**THE TASK:** Scan the records and identify every line in which the string "images" occurs, then return those lines.

(Records from a dataset)
★ ★ ★ ★ ★
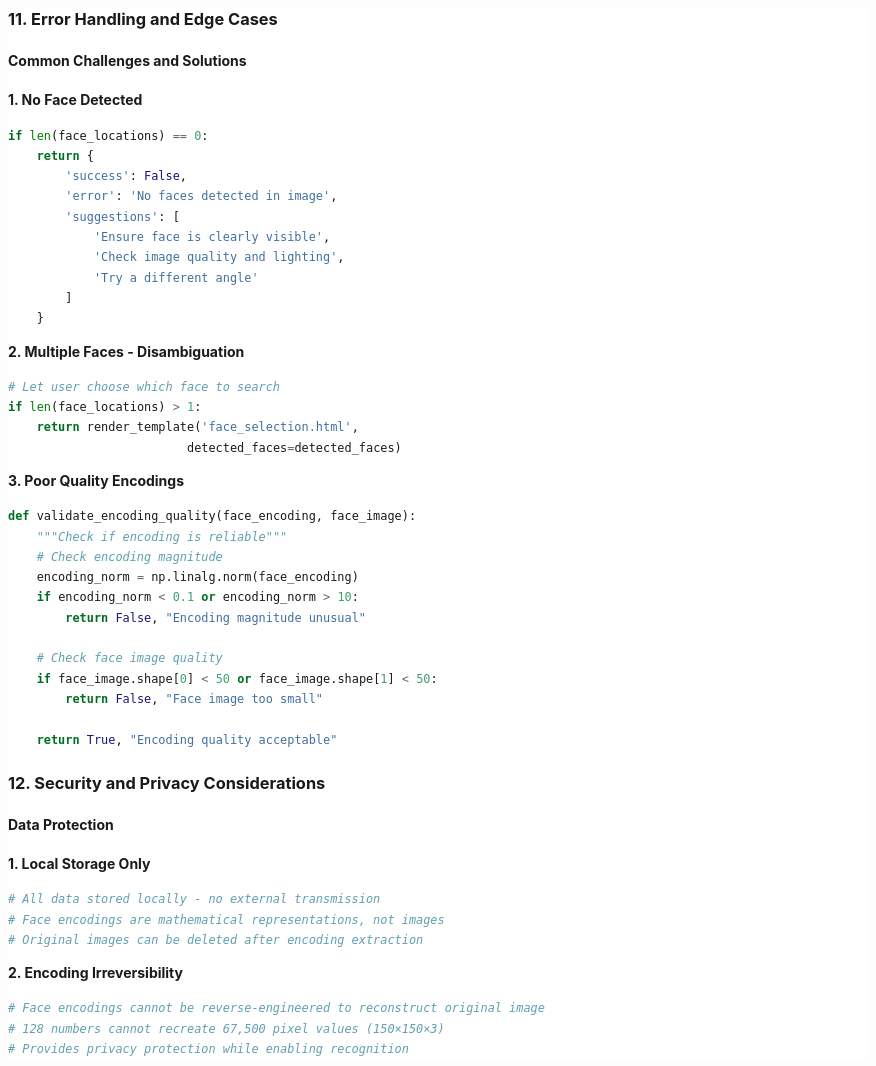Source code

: ### 11. Error Handling and Edge Cases

#### Common Challenges and Solutions

**1. No Face Detected**
```python
if len(face_locations) == 0:
    return {
        'success': False,
        'error': 'No faces detected in image',
        'suggestions': [
            'Ensure face is clearly visible',
            'Check image quality and lighting',
            'Try a different angle'
        ]
    }
```

**2. Multiple Faces - Disambiguation**
```python
# Let user choose which face to search
if len(face_locations) > 1:
    return render_template('face_selection.html', 
                         detected_faces=detected_faces)
```

**3. Poor Quality Encodings**
```python
def validate_encoding_quality(face_encoding, face_image):
    """Check if encoding is reliable"""
    # Check encoding magnitude
    encoding_norm = np.linalg.norm(face_encoding)
    if encoding_norm < 0.1 or encoding_norm > 10:
        return False, "Encoding magnitude unusual"
    
    # Check face image quality
    if face_image.shape[0] < 50 or face_image.shape[1] < 50:
        return False, "Face image too small"
    
    return True, "Encoding quality acceptable"
```

### 12. Security and Privacy Considerations

#### Data Protection

**1. Local Storage Only**
```python
# All data stored locally - no external transmission
# Face encodings are mathematical representations, not images
# Original images can be deleted after encoding extraction
```

**2. Encoding Irreversibility**
```python
# Face encodings cannot be reverse-engineered to reconstruct original image
# 128 numbers cannot recreate 67,500 pixel values (150×150×3)
# Provides privacy protection while enabling recognition
```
★ ★ ★ ★ ★
**WRITTEN SOLUTION:**
# Face encodings are mathematical representations, not images
# Original images can be deleted after encoding extraction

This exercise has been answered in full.